Published in McLure’s between October 1902 and November 1904, Ida Tarbell’s 19-part series about the ascent and methods of Standard Oil painted John D. Rockefeller as an unethical monopolist. Public reaction to the articles is credited with setting in motion a chain of events which led to the 1911 Supreme Court decision that Standard Oil violated the Sherman Antitrust Act and the eventual breakup of the company.
While the issues may not be as momentous for the general public, Michael Lewis’s book Flash Boys: A Wall Street Revolt has set off a furious debate in the financial community and led to investigations of high speed trading by the FBI and the New York Attorney General, as well as the appearance by SEC Chair Mary Jo White before Congress to assure us that the markets are not “rigged.”
The issue was already on the SEC’s radar. In September 2009, then Chair Mary L. Schapiro proposed a ban on flash trading. Then not much happened until the current SEC Chair Mary Jo White on June 5, 2014 promised to ratchet up oversight and propose rules to regulate high speed traders. The SEC’s desultory pace was surely quickened by the Lewis book and the ensuing debate.
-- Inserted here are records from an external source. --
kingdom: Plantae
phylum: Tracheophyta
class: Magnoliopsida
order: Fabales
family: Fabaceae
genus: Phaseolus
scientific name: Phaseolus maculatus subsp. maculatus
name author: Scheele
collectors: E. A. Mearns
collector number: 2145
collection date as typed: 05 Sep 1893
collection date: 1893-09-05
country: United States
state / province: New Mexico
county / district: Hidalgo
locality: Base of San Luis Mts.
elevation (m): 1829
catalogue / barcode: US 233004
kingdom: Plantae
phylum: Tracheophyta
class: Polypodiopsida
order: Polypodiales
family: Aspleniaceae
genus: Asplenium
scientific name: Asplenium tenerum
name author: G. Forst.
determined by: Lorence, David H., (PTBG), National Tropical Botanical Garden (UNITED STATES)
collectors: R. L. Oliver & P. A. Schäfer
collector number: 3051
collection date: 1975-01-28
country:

The invention of high speed trading coupled with high speed traders’ access to information not immediately available to the rest of the market has enabled them to see what stocks other investors are about to purchase before the other orders are executed. Armed with that information, the high speed trader can trade milliseconds (thousands of a second) ahead of everyone else and thereby make the transactions of others somewhat less profitable.1
High speed trading looks like a modern version of medieval coin clipping, the practice of cutting or filing small slivers from gold and silver coins, melting them into bars and selling the bars to a goldsmith. In 1677, a judge in the Old Bailey Court in London said, ” ‘Tis sadly now common that mischievous crime of Counterfeiting, Clipping and Filing of his Majesty’s Coin is become in most parts, to the great abuse of all good Subjects.”
High speed traders may not have much to worry about, given the fitful progress of the SEC and the uncertainty surrounding the current investigations. An adversary they may not have expected recently appeared–the plaintiffs’ class action law firm. There are at least two high profile suits now underway.
In the first, the City of Providence, on behalf of a class of investors who traded stock between April 18, 2009 and the present, sued 14 brokerages, 16 securities exchanges and 12 high speed traders. The complaint alleges that the high frequency traders, with the help of the brokers and exchanges, used material, non-public information to manipulate the market to the detriment of public investors. The exchanges helped by providing material trading data, and the brokerages by providing access to their customers’ bids and offers, so that the traders could place their orders ahead of everyone else’s.
The problem with the theory may be that insider trading involves the misuse of non-public information in breach of a fiduciary duty. High frequency trading firms pay the exchanges for access to order information, so no fiduciary obligation is involved. Their practices may not amount to front running, a violation in which a broker trades ahead of its clients to profit from its knowledge of their orders. High speed traders are not brokers and are trading for their own accounts, not clients’.
In a March 31, 2014 DealBook column in the New York Times, Andrew Ross Sorkin faulted Michael Lewis for blaming the wrong villains. It was the exchanges, Sorkin said, that created a system where certain traders could pay a premium for information that gives them the ability to front run the orders of ordinary investors. In other words, the markets were themselves realizing substantial profits by enabling high speed trading. Michael Lewis called Sorkin’s piece “idiotic.” We’re not so sure. Which brings us to the second lawsuit.
This June, another Michael Lewis (no relation to the author), a lawyer famous for leading a class action lawsuit which resulted in a $368.5 billion recovery against big tobacco in the 1990’s, brought suit on behalf of a class of all persons who receive market data from the stock exchanges. The defendants, which the suit claims have “broken promises” to their subscribers, are 13 securities exchanges. This is a more intriguing and, we think, possibly a more meritorious theory.2
In short, the theory is that the stock markets, in their contracts with subscribers, promise to be fair by providing “valid” market data in a non-discriminatory fashion. The exchanges breach these contracts by entering into “lucrative side deals with certain customers [the high speed traders] to whom they sell advance access to the very market data that subscribers had contracted for.”
The modern class action dates back to 1966. Such a suit against Standard Oil at the beginning of the 20th century might have transformed the oil business in different ways and more quickly than did the antitrust laws. The purposes of the recently filed suits, of which there will undoubtedly be more, are to realize a recovery for subscribers to market data and fees for their law firms. If the actions also enhance the integrity of our markets, that would be a welcome byproduct and one that class action process can claim only rarely.
1 Lest there be any doubt about the profitability of the practice, the high frequency trading firm Virtu Financial said in public offering documents that it had lost money on just one day in nearly five years of trading (apparently due to a trading error). The firm postponed its offering as a result of the controversy surrounding the practice of high speed trading in the industry.
2 In a similar suit, traders of financial futures contracts have sued the derivative contracts markets for falsely maintaining that they were selling real-time market data.